Em nota, o TRF-5 informou que “os processos mencionados encontram-se na Secretaria da Segunda Turma, cumprindo prazos recursais, com embargos de declaração pendentes de julgamento”. Não foi dado prazo para a análise.
Aumento do desrespeito
Em setembro de 2019, sentença da Justiça Federal do Ceará estabeleceu que câmeras não podem multar por:
- uso de celular ao volante;
- falta de cinto de segurança;
- farol baixo apagado durante o dia;
- avanço de sinal vermelho;
- excesso de velocidade.
Nos dois primeiros casos, foi defendido que as câmeras violam a privacidade e a intimidade dos condutores no interior dos veículos, por utilizarem zoom 20 vezes maior que o normal.
Assim, a medida só ficou válida para estacionamento proibido, em faixa de pedestre, fila dupla, tráfego na contramão e conversão proibida. Motociclistas sem capacete, visor e de chinelo de dedo também podem ser autuados.
Questionada novamente pela reportagem, a Autarquia Municipal de Trânsito e Cidadania de Fortaleza (AMC) declarou que o videomonitoramento tem caráter preventivo e que segue integralmente a resolução nº 471/13, que regulamenta esse tipo de fiscalização.
A Autarquia também ressalta sucessivas quedas no uso do cinto de segurança na cidade após a suspensão do videomonitoramento dessa infração.
“Antes da medida judicial, 97% dos condutores utilizavam o cinto de segurança.
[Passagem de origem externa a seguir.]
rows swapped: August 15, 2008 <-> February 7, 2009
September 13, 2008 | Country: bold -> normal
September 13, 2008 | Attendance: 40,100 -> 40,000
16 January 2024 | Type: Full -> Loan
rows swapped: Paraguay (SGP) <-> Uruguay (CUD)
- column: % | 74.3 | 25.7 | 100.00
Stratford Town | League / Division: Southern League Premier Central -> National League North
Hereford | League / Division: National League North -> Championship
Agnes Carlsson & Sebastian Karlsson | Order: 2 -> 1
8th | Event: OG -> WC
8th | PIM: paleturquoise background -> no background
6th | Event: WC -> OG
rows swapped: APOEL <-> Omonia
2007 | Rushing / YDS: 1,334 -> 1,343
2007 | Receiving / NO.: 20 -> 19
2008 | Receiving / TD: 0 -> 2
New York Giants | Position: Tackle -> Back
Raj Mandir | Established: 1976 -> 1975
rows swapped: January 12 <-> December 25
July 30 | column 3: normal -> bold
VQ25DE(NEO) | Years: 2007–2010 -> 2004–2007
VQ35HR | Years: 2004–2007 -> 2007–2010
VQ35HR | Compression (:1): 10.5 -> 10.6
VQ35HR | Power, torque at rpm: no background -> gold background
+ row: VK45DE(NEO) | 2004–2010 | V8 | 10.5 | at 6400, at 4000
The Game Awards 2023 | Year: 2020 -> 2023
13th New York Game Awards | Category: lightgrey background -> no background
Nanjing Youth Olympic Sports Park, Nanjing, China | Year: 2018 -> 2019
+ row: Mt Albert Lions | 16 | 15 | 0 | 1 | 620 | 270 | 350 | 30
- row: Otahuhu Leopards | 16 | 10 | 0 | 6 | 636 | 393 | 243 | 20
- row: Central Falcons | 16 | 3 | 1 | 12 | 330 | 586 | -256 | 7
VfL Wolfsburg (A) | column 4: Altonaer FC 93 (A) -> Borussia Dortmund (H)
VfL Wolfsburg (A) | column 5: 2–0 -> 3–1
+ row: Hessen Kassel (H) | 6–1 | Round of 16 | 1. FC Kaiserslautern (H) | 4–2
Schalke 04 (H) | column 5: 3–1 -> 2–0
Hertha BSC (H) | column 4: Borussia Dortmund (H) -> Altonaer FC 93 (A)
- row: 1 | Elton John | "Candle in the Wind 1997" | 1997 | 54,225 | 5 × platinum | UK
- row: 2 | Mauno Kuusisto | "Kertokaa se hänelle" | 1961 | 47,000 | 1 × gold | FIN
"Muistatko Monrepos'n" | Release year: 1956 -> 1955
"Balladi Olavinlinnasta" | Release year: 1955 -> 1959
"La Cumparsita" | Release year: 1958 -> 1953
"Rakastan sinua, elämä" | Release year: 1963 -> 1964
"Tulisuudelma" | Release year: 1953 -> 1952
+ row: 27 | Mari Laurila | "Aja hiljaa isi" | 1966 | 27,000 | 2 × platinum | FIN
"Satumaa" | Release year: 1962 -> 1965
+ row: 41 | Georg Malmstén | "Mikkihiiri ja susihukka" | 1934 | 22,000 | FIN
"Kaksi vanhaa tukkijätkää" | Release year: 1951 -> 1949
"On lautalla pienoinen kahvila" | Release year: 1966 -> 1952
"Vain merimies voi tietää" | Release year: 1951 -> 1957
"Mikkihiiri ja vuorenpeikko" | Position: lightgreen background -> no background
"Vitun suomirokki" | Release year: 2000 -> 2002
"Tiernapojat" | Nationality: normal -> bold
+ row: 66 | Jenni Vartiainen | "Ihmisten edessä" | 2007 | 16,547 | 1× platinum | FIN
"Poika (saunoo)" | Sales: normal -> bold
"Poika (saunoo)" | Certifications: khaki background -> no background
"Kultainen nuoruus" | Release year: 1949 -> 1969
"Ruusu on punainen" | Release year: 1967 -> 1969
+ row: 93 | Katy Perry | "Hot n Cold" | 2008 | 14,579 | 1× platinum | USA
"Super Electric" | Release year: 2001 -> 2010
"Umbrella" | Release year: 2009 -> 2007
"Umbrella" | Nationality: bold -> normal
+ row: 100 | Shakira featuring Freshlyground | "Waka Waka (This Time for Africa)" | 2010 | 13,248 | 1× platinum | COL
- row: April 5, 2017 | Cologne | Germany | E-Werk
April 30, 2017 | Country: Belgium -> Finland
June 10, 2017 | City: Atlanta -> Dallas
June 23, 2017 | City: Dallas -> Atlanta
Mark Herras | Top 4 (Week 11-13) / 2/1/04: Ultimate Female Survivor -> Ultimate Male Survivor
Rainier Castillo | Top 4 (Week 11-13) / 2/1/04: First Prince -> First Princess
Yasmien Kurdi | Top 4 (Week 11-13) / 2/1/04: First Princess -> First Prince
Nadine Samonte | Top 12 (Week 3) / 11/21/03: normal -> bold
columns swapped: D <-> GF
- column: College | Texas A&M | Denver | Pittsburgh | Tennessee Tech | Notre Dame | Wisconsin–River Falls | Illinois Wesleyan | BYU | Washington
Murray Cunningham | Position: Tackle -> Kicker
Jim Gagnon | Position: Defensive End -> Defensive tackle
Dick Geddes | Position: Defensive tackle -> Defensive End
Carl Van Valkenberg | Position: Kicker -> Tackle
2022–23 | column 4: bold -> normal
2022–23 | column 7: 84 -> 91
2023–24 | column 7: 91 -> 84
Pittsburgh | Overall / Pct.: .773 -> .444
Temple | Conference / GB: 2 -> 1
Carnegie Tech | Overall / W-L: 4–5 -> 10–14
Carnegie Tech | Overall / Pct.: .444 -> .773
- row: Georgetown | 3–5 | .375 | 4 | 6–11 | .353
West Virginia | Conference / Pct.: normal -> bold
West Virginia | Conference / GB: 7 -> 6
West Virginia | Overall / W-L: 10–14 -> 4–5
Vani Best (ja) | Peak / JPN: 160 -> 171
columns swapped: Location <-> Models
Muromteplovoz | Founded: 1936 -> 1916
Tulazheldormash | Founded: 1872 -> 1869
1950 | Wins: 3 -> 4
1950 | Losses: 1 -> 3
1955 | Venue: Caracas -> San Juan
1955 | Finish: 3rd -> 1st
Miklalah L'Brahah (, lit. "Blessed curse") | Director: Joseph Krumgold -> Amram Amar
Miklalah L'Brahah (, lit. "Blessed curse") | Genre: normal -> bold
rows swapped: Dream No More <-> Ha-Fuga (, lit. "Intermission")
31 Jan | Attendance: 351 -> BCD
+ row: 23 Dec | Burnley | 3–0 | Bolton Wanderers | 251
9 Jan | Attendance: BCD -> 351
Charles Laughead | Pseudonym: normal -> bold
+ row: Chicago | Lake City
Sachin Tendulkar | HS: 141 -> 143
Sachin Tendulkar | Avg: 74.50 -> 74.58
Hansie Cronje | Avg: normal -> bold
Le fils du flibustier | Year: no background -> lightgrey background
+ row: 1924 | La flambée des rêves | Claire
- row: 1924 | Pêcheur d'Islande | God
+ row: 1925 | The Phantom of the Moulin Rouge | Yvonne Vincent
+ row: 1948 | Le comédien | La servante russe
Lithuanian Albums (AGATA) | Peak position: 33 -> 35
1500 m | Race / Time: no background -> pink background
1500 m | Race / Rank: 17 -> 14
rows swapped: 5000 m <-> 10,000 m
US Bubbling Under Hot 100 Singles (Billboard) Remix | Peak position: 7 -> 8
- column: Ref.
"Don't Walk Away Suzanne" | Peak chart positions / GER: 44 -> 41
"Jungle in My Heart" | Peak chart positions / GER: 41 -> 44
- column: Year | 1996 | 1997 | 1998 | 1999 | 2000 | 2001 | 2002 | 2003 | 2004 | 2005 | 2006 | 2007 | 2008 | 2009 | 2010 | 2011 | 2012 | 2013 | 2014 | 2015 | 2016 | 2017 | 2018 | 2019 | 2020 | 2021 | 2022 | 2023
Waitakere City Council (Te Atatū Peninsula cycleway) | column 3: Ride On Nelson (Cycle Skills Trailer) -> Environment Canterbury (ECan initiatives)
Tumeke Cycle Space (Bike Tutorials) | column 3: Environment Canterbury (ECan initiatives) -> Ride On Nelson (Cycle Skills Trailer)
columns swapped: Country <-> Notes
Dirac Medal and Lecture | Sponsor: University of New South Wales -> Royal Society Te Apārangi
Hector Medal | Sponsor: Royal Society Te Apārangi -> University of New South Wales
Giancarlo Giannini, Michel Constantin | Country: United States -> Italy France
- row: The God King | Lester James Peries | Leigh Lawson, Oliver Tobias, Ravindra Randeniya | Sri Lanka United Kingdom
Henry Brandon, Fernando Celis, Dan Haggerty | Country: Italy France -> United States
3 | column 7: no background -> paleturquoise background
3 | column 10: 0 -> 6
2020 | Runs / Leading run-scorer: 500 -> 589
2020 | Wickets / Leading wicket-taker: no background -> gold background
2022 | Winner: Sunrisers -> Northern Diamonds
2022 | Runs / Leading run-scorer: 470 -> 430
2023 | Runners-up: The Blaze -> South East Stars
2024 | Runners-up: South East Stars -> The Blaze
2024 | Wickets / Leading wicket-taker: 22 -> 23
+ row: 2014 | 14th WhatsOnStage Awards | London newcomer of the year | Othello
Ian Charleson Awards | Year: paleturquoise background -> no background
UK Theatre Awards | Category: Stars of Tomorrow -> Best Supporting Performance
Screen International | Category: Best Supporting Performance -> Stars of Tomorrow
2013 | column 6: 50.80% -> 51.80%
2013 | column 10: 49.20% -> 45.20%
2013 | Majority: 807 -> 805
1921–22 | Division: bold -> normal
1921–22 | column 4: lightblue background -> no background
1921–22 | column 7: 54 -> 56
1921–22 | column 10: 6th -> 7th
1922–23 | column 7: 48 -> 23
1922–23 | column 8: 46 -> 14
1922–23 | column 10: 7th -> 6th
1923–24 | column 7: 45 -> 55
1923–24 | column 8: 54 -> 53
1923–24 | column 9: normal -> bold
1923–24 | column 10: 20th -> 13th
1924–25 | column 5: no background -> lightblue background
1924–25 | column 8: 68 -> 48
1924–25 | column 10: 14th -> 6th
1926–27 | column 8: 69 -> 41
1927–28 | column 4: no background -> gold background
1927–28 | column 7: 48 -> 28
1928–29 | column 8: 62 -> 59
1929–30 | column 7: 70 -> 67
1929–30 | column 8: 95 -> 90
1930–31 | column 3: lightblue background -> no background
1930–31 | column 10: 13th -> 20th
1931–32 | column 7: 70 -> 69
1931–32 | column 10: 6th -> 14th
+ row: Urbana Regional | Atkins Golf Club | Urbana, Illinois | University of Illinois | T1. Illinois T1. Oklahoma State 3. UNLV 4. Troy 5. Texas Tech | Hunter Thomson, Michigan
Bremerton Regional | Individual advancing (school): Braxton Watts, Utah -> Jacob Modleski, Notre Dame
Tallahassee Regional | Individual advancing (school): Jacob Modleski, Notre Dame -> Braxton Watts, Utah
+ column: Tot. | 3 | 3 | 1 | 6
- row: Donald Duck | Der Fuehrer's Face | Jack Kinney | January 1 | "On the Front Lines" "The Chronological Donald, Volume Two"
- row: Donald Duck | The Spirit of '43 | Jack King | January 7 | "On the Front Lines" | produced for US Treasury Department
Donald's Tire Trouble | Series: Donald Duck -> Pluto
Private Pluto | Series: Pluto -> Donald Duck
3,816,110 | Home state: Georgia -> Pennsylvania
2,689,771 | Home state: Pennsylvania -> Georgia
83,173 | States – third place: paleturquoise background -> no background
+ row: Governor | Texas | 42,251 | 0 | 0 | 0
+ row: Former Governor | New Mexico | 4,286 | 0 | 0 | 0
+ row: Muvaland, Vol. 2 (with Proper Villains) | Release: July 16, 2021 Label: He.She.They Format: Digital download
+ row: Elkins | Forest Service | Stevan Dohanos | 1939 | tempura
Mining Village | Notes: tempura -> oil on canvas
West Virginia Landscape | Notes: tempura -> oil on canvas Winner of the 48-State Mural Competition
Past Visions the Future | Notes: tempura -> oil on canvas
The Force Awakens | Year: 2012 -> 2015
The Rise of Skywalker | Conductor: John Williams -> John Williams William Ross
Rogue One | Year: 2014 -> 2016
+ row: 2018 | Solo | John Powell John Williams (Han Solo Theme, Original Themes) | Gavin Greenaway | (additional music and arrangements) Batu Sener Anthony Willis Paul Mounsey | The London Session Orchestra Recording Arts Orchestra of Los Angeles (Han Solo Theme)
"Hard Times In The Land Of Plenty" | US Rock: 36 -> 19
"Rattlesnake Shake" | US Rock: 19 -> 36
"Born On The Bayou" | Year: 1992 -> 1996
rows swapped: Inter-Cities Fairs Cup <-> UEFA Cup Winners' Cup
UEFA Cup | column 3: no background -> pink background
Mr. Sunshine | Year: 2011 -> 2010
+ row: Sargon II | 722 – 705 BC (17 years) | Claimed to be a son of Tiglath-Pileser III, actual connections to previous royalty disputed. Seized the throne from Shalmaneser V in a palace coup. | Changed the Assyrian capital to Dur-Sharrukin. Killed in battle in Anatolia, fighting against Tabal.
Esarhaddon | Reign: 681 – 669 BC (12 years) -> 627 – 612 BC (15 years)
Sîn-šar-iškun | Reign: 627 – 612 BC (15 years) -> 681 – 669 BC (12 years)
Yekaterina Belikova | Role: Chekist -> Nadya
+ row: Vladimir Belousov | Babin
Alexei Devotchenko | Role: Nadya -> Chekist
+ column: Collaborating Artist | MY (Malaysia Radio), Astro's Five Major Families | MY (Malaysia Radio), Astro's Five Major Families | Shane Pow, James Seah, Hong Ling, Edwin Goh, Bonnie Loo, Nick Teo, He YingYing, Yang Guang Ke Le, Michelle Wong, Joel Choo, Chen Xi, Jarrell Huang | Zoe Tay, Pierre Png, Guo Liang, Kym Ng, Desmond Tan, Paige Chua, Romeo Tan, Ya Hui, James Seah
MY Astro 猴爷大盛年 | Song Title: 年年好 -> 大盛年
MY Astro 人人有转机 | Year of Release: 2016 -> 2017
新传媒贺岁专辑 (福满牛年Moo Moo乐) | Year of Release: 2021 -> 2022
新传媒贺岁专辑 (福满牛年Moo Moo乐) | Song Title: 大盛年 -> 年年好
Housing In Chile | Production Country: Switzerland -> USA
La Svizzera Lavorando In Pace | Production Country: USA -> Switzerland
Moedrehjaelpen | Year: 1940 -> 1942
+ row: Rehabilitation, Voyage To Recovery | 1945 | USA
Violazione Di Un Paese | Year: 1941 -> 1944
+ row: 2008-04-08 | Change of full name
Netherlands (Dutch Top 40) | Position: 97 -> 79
No último levantamento, em outubro de 2021, esse número caiu para 87%. Se analisada a adesão ao uso do item entre todos os ocupantes do veículo, o número é ainda mais preocupante: a redução foi de 14%”, destaca.
A AMC aponta ainda que o Manual de Segurança no Trânsito da Organização Mundial da Saúde (OMS) comprova que o cinto reduz a probabilidade de morte em acidentes de 40% a 50% aos ocupantes do banco da frente e em 75% para os do banco de trás.
Relembre a discussão
Em maio de 2017, o MPF propôs ação civil pública contra a União e AMC para que fosse suspensa a fiscalização de trânsito por meio de câmeras de alta definição, que permitem uma filmagem por até 400 metros de distância; e a anulação das autuações decorrentes desse tipo de fiscalização nas vias urbanas de todo o país.
Em setembro de 2019, a 1ª Vara da Seção Judiciária do Ceará julgou parcialmente procedente a ação para determinar a exclusão, no sistema de verificação das infrações de trânsito por videomonitoramento, das infrações cometidas dentro de veículos, por violação aos princípios constitucionais.
A União e a AMC recorreram da sentença ao TRF5 alegando, dentre outros argumentos, não haver ofensa à intimidade e à privacidade das pessoas e solicitando autorização para realização de fiscalização e aplicação de multas com os equipamentos.
Em novembro de 2021, a 2ª Turma do TRF5 proferiu acórdão acatando o pedido por entender que os condutores devem zelar por uma direção segura, sustentando que “não há que se falar em dano a intimidade com a filmagem de veículos em via pública, sendo esta medida eficaz para a fiscalização e segurança do trânsito”.
Agora, o MPF recorreu da decisão defendendo, dentre outros pontos, que os equipamentos não gravam as infrações, o que deixa os condutores vulneráveis para formulação de recurso.
Em Minas Gerais, o MPF também entrou com ação civil pública contra a União e o Município de Uberlândia, por entender haver ilegalidade na aplicação de multas por essas câmeras. Os dois processos devem ser analisados conjuntamente pelo TRF-5.